McAfee explores this new breed of geek in his latest book, The Geek Way: The Radical Mindset that Drives Extraordinary Results, which points to culture as the ultimate multiplier of business performance. “Over the years, I kept seeing how much attention the geeks [such as Netflix CEO Reed Hastings or Amazon CEO Jeff Bezos] were paying attention to culture,” he observes. Their ideal was a flow state in which employees had constant freedom to dream up new ideas.
But why was an open and autonomous culture seemingly unique to tech-driven companies, as McAfee describes? Of course, we’ve known since the early days of Silicon Valley in the 1980s and 1990s (okay, Seattle too) that technology-driven enterprises have been the centers of hyper-opportunity not seen in the rest of the post-industrial world.
It may not be technology alone that propelled such growth. Market expectations for these companies are off the charts, too. The many tech entrepreneurs and CEOs I’ve met over the years know they are where the action is, but they can’t sustain themselves with mere five-percent annual growth that would make traditional companies jump for joy. Technology companies, because of their relatively low barriers to entry — they usually only require skilled developers and compute power to build their empires versus factories and machines — could be quickly swamped by nimble competitors. For many, it’s 20% annual growth or die.

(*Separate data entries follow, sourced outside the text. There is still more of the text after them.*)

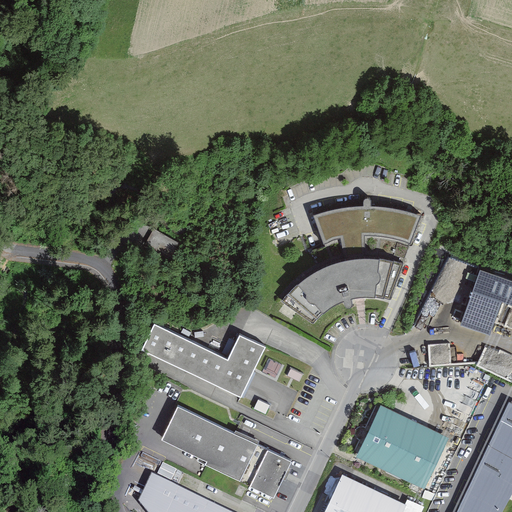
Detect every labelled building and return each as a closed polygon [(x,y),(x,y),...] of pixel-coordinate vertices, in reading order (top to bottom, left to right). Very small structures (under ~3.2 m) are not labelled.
[(329,207),(315,210),(324,241),(329,239),(335,238),(342,236),(345,254),(354,251),(365,251),(366,234),(373,234),(381,235),(390,236),(399,238),(410,241),(419,212),(416,211),(405,208),(389,206),(376,204),(360,204),(345,205),(329,207)] [(155,227),(146,242),(172,257),(181,241),(155,227)] [(291,288),(284,297),(311,320),(324,306),(343,295),(366,290),(379,290),(389,295),(403,260),(381,251),(365,251),(354,251),(345,254),(313,265),(307,271),(299,280),(291,288)] [(511,278),(477,270),(471,293),(511,303),(511,278)] [(227,357),(154,321),(141,347),(241,396),(266,346),(239,333),(227,357)] [(291,368),(287,375),(299,381),(302,373),(291,368)] [(511,401),(509,400),(455,511),(501,511),(511,492),(511,401)] [(291,460),(178,403),(159,439),(273,496),(291,460)] [(379,405),(355,456),(426,489),(449,437),(379,405)] [(341,472),(322,511),(401,511),(406,503),(341,472)] [(230,511),(150,474),(136,501),(145,511),(230,511)] [(401,511),(421,511),(424,506),(408,498),(406,503),(401,511)]
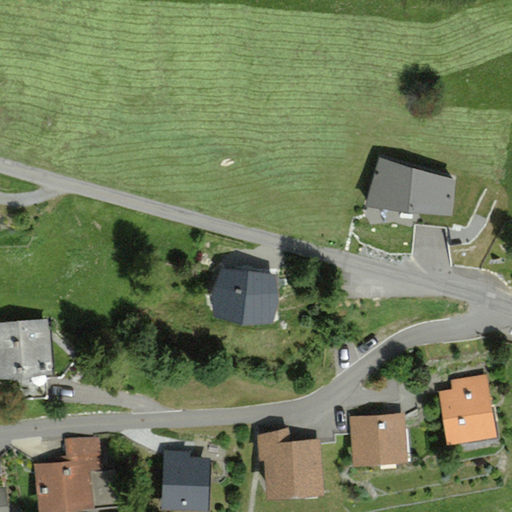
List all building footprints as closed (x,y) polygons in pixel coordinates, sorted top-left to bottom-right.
[(451,181),(379,159),(367,203),(449,211),(451,181)] [(283,315),(286,267),(229,264),(226,312),(283,315)] [(62,367),(56,316),(0,322),(0,346),(3,374),(62,367)] [(500,433),(489,372),(439,381),(451,442),(500,433)] [(361,410),(365,461),(416,456),(412,406),(361,410)] [(268,431),(277,499),(338,491),(329,423),(268,431)] [(78,461),(43,465),(47,511),(77,511),(105,509),(102,473),(110,472),(107,438),(76,441),(78,461)] [(212,441),(171,442),(173,505),(214,503),(212,441)] [(0,511),(12,511),(11,493),(0,493),(0,511)]
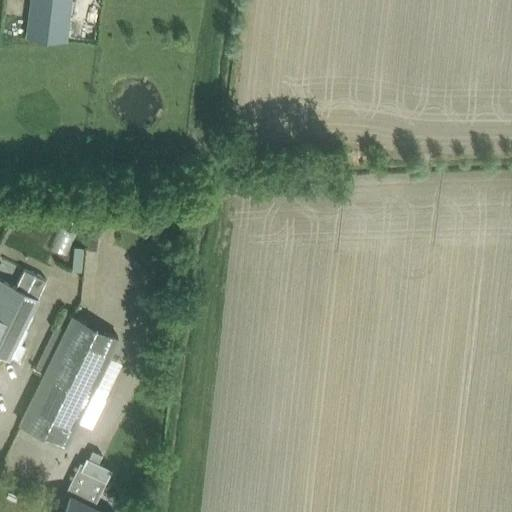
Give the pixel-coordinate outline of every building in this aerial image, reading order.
[(65,39),(70,0),(31,0),(27,34),(65,39)] [(63,212),(50,247),(69,254),(81,218),(63,212)] [(168,240),(171,232),(156,226),(153,233),(168,240)] [(0,356),(2,353),(8,356),(16,340),(21,343),(29,328),(23,325),(46,278),(25,267),(16,286),(0,278),(0,356)] [(30,404),(21,422),(63,442),(66,444),(75,426),(78,419),(92,426),(107,397),(92,390),(118,336),(73,314),(67,327),(66,327),(57,324),(36,366),(45,370),(46,370),(30,404)] [(92,450),(89,456),(98,461),(101,454),(92,450)] [(89,456),(87,455),(81,468),(106,480),(112,468),(98,461),(89,456)] [(110,511),(69,491),(58,511),(110,511)]
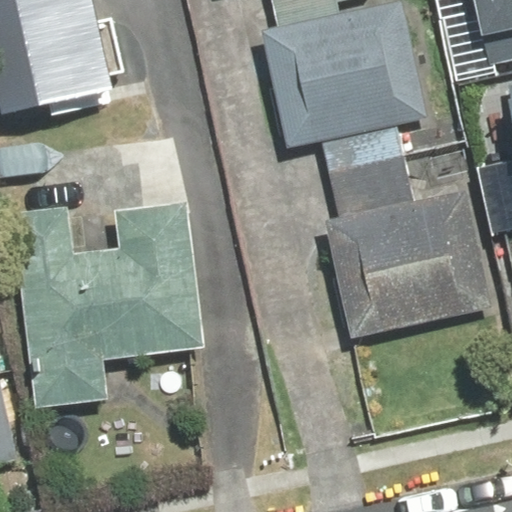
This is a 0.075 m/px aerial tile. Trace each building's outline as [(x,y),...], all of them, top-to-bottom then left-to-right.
[(92,0),(0,0),(0,108),(2,117),(113,93),(92,0)] [(290,151),(321,144),(328,176),(402,158),(394,126),(431,117),(404,2),(340,17),(337,3),(348,0),(270,0),(278,31),(262,34),(290,151)] [(511,0),(491,0),(498,36),(511,33),(511,0)] [(340,219),(326,222),(350,341),(492,312),(468,193),(415,204),(407,162),(331,177),(340,219)] [(70,209),(13,215),(34,411),(110,403),(105,359),(207,348),(191,204),(117,212),(121,248),(75,253),(70,209)] [(0,466),(15,463),(0,391),(0,466)]
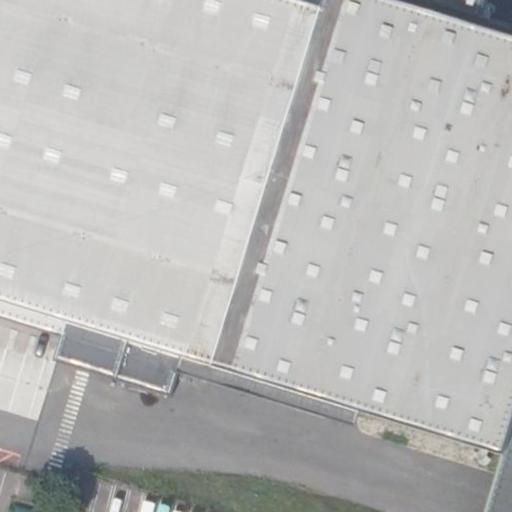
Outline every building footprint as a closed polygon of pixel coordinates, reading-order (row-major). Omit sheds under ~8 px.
[(0,0),(0,302),(70,324),(67,334),(59,363),(176,400),(187,363),(508,463),(511,448),(511,59),(480,49),(486,29),(494,0),(332,0),(331,4),(329,13),(287,0),(0,0)] [(331,4),(318,0),(287,0),(329,13),(331,4)] [(480,49),(511,59),(511,36),(486,29),(480,49)] [(0,302),(0,313),(67,334),(70,324),(0,302)] [(511,511),(511,448),(508,463),(493,511),(511,511)]
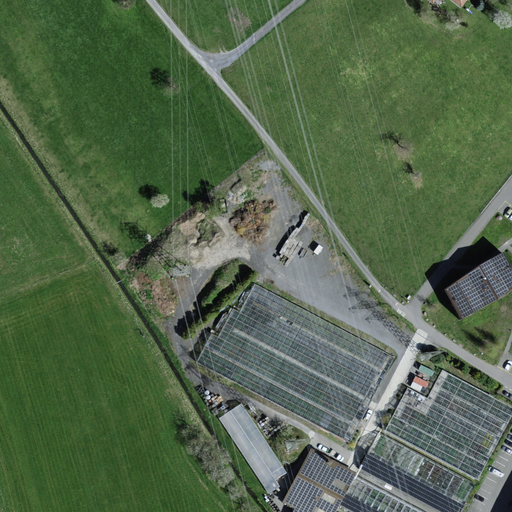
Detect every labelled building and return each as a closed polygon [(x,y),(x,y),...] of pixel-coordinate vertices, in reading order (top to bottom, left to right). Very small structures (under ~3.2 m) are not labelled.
[(511,286),(511,273),(501,256),(445,290),(461,317),(511,286)] [(351,445),(396,360),(255,286),(240,314),(233,310),(217,340),(212,337),(197,365),(351,445)] [(460,511),(511,415),(511,408),(443,372),(429,399),(409,388),(386,433),(382,431),(358,475),(356,479),(417,511),(460,511)] [(312,451),(283,505),(295,511),(294,511),(338,511),(341,508),(358,475),(312,451)] [(417,511),(356,479),(341,508),(348,511),(417,511)]
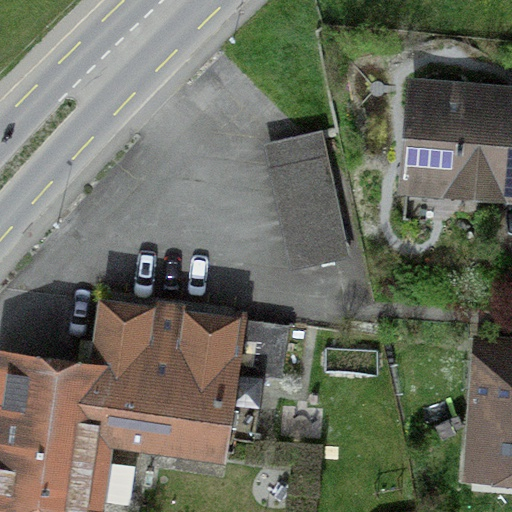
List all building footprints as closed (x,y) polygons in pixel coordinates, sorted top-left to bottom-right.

That’s why an innovative culture, autonomy, and yes, fun workplaces are so critical in this sector, and this is something that successful technology companies have learned to nurture, no matter how big they get. Culture is the competitive differentiator.
It may no longer even be appropriate to pigeonhole these more inspired companies as “tech” companies, as this cultural mindset has spilled over into other sectors such as advertising, media, entertainment, and even auto manufacturing, McAfee says. “Geek companies” are a better moniker, he states. Geek companies still have their flaws, he cautions — they make big strategic mistakes, and they don’t have enough diversity. Importantly, he observes, the future is not guaranteed — they could rise and fall just as an industrial-era company could. Nevertheless, geek companies tend to be the top performers when compared with more rigid or less-inspired businesses. Culture matters.
Still, as McAfee writes, “many companies have Model 1 norms” – another term for industrial-era culture. Two-thirds of executives responding to a 2017 Harvard Business Review survey said their companies were saddled with too much bureaucracy, and only one percent felt bureaucracy-free. In such a culture, the emphasis is to “be in control over others; strive to win and minimize losing; and suppress negative feelings,” he illustrates, noting these are “corrosive because they create a culture of defensiveness and undiscussability.” Model 1”strangles and squelches the things that business geeks are adamant about.”
In a high-preforming geek company, the emphasis is on “sharing information and being receptive to arguments, reevaluations, and changes in direction,” McAfee states. “In the long run, wining necessitates conducting experiments, taking risks, and placing bets, not all of which are going to succeed.” Openness “holds a special place among the great geek norms: it’s a distributed self-correction mechanism.”